Awesome
README
This repository contains official code for our research paper "Synthesizing Long-Term Human Motions with Diffusion Models via Coherent Sampling" (https://dl.acm.org/doi/10.1145/3581783.3611887).
Environment setup
To set up the environment, we provide an requirements.txt
file that you can use with pip:
pip install -r requirements.txt
Data preparation
Due to licensing restrictions, we are unable to provide pre-processed data directly. However, you can refer to TEACH for specific data processing methods.
Eventually, you should have a folder data
with such a structure:
data
|-- babel
| `-- babel_v2.1
| `...
| `-- babel-smplh-30fps-male
| `...
|
|-- smpl_models
| `-- smplh
| `--SMPLH_MALE.pkl
Besides, you should download the folder deps
in TEACH to this project.
Pre-trained weights
We provide the pretrained models here: pretrained models. The 'pretrained.zip' file contains the pretrained model and training configurations used to report metrics in our paper, while 'MotionCLIP.zip' contains the model used for evaluation.

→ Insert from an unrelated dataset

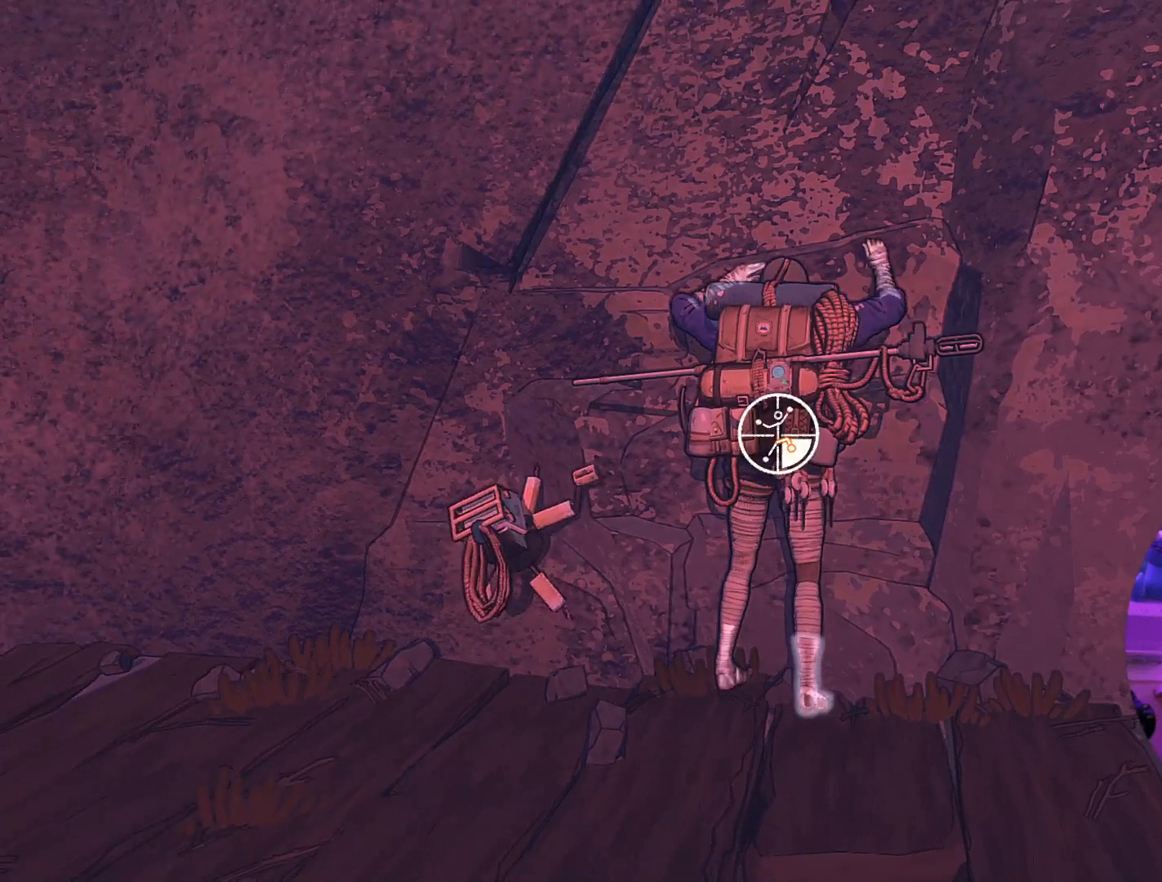
{"buttons": [], "left_stick": "up", "right_stick": "center", "events": [[183, "R1", "up"], [183, "left_stick", "up-right"], [333, "left_stick", "up"]]}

You can put the pretrained model and training configuration file under ./save/pcmdm
and put the MotipnClip.ckpt
under ./motionclip_save
.
Running the code
You can use the following three commands to obtain the results for the last three rows of the experimental results table in our paper:
# No special sampling
python eval.py --model_path ./save/pcmdm/model000600000.pt --guidance_param 2 --inpainting_frames 0
# Past inpainting sampling
python eval.py --model_path ./save/pcmdm/model000600000.pt --guidance_param 2 --inpainting_frames 2
# Compositional transition sampling
python eval.py --model_path ./save/pcmdm/model000600000.pt --guidance_param 2 --composition True --inter_frames 2
Besides, if you want to train a model from scratch, you can use this comman:
python train_diffusion.py --save_dir ./save/pcmdm --dataset babel --hist_frames 5
Acknowledgments
Our code is based on TEACH and MDM. Thanks for their greate work!